[Start of Attachment]
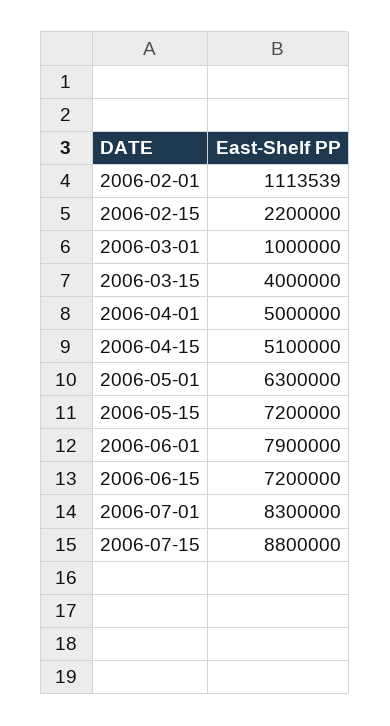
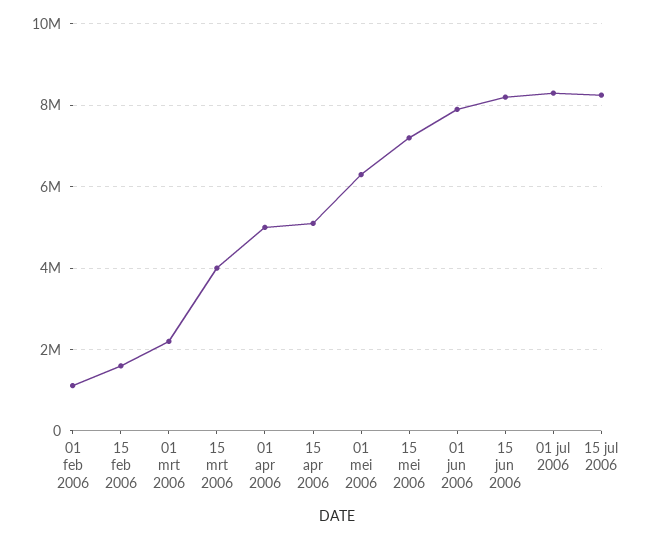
2006-02-15: 2200000 -> 1600000
2006-03-01: 1000000 -> 2200000
2006-06-15: 7200000 -> 8200000
2006-07-15: 8800000 -> 8200000

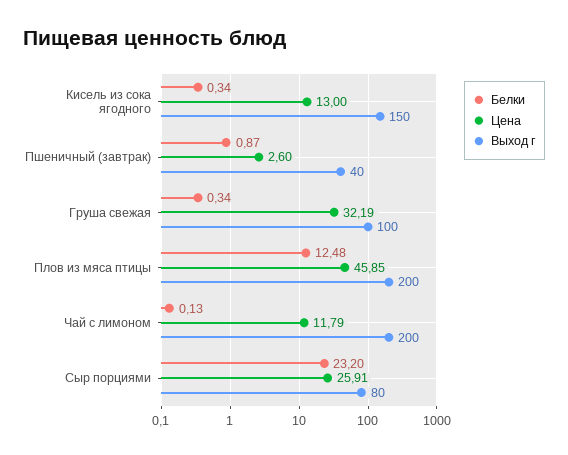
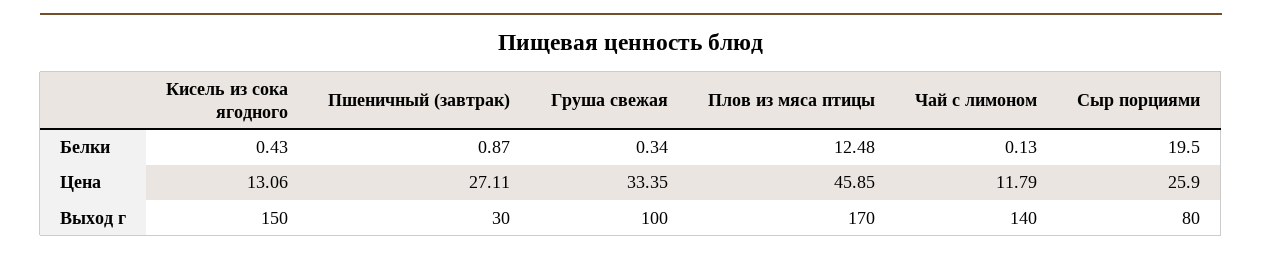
Белки, Кисель из сока ягодного: 0.34 -> 0.43
Цена, Кисель из сока ягодного: 13 -> 13.06
Цена, Пшеничный (завтрак): 2.6 -> 27.11
Выход г, Пшеничный (завтрак): 40 -> 30
Цена, Груша свежая: 32.19 -> 33.35
Выход г, Плов из мяса птицы: 200 -> 170
Выход г, Чай с лимоном: 200 -> 140
Белки, Сыр порциями: 23.2 -> 19.5
Цена, Сыр порциями: 25.91 -> 25.9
[End of Attachment]
PROBLEM TO SOLVE: What is needed is a verbatim copy of the lines from the line with "2006-06-15: 7200000 -> 8200000" through the last line of the listing, pictures excluded.

OUTPUT:
2006-06-15: 7200000 -> 8200000
2006-07-15: 8800000 -> 8200000

Белки, Кисель из сока ягодного: 0.34 -> 0.43
Цена, Кисель из сока ягодного: 13 -> 13.06
Цена, Пшеничный (завтрак): 2.6 -> 27.11
Выход г, Пшеничный (завтрак): 40 -> 30
Цена, Груша свежая: 32.19 -> 33.35
Выход г, Плов из мяса птицы: 200 -> 170
Выход г, Чай с лимоном: 200 -> 140
Белки, Сыр порциями: 23.2 -> 19.5
Цена, Сыр порциями: 25.91 -> 25.9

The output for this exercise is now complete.